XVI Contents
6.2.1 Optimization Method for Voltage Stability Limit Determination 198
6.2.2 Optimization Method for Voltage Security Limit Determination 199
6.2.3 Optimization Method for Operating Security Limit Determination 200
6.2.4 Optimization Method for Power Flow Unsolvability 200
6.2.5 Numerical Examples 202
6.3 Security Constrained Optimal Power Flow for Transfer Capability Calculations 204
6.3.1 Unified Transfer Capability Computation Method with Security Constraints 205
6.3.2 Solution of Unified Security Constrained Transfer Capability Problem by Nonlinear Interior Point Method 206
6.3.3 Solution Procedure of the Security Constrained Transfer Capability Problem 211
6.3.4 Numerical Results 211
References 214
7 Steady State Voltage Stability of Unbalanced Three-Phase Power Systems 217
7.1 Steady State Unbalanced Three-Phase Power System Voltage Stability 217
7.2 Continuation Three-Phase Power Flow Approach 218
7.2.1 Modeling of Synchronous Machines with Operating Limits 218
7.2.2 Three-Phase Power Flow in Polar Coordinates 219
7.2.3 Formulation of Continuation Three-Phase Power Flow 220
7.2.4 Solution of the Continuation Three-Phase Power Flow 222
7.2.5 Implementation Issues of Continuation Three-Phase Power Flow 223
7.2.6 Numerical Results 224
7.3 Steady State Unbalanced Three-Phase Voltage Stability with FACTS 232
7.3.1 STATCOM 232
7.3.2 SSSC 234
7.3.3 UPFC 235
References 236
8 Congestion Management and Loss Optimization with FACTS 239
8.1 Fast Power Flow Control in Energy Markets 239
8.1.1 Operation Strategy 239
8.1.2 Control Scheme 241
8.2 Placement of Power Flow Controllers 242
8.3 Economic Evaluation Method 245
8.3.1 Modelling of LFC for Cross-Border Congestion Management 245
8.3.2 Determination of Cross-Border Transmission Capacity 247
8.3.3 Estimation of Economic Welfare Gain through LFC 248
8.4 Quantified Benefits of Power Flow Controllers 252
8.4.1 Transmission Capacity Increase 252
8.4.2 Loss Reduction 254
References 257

__Problem statement__.
With nothing left out, copy the data above exactly.

__Response for this exercise__.
XVI Contents
6.2.1 Optimization Method for Voltage Stability Limit Determination 198
6.2.2 Optimization Method for Voltage Security Limit Determination 199
6.2.3 Optimization Method for Operating Security Limit Determination 200
6.2.4 Optimization Method for Power Flow Unsolvability 200
6.2.5 Numerical Examples 202
6.3 Security Constrained Optimal Power Flow for Transfer Capability Calculations 204
6.3.1 Unified Transfer Capability Computation Method with Security Constraints 205
6.3.2 Solution of Unified Security Constrained Transfer Capability Problem by Nonlinear Interior Point Method 206
6.3.3 Solution Procedure of the Security Constrained Transfer Capability Problem 211
6.3.4 Numerical Results 211
References 214
7 Steady State Voltage Stability of Unbalanced Three-Phase Power Systems 217
7.1 Steady State Unbalanced Three-Phase Power System Voltage Stability 217
7.2 Continuation Three-Phase Power Flow Approach 218
7.2.1 Modeling of Synchronous Machines with Operating Limits 218
7.2.2 Three-Phase Power Flow in Polar Coordinates 219
7.2.3 Formulation of Continuation Three-Phase Power Flow 220
7.2.4 Solution of the Continuation Three-Phase Power Flow 222
7.2.5 Implementation Issues of Continuation Three-Phase Power Flow 223
7.2.6 Numerical Results 224
7.3 Steady State Unbalanced Three-Phase Voltage Stability with FACTS 232
7.3.1 STATCOM 232
7.3.2 SSSC 234
7.3.3 UPFC 235
References 236
8 Congestion Management and Loss Optimization with FACTS 239
8.1 Fast Power Flow Control in Energy Markets 239
8.1.1 Operation Strategy 239
8.1.2 Control Scheme 241
8.2 Placement of Power Flow Controllers 242
8.3 Economic Evaluation Method 245
8.3.1 Modelling of LFC for Cross-Border Congestion Management 245
8.3.2 Determination of Cross-Border Transmission Capacity 247
8.3.3 Estimation of Economic Welfare Gain through LFC 248
8.4 Quantified Benefits of Power Flow Controllers 252
8.4.1 Transmission Capacity Increase 252
8.4.2 Loss Reduction 254
References 257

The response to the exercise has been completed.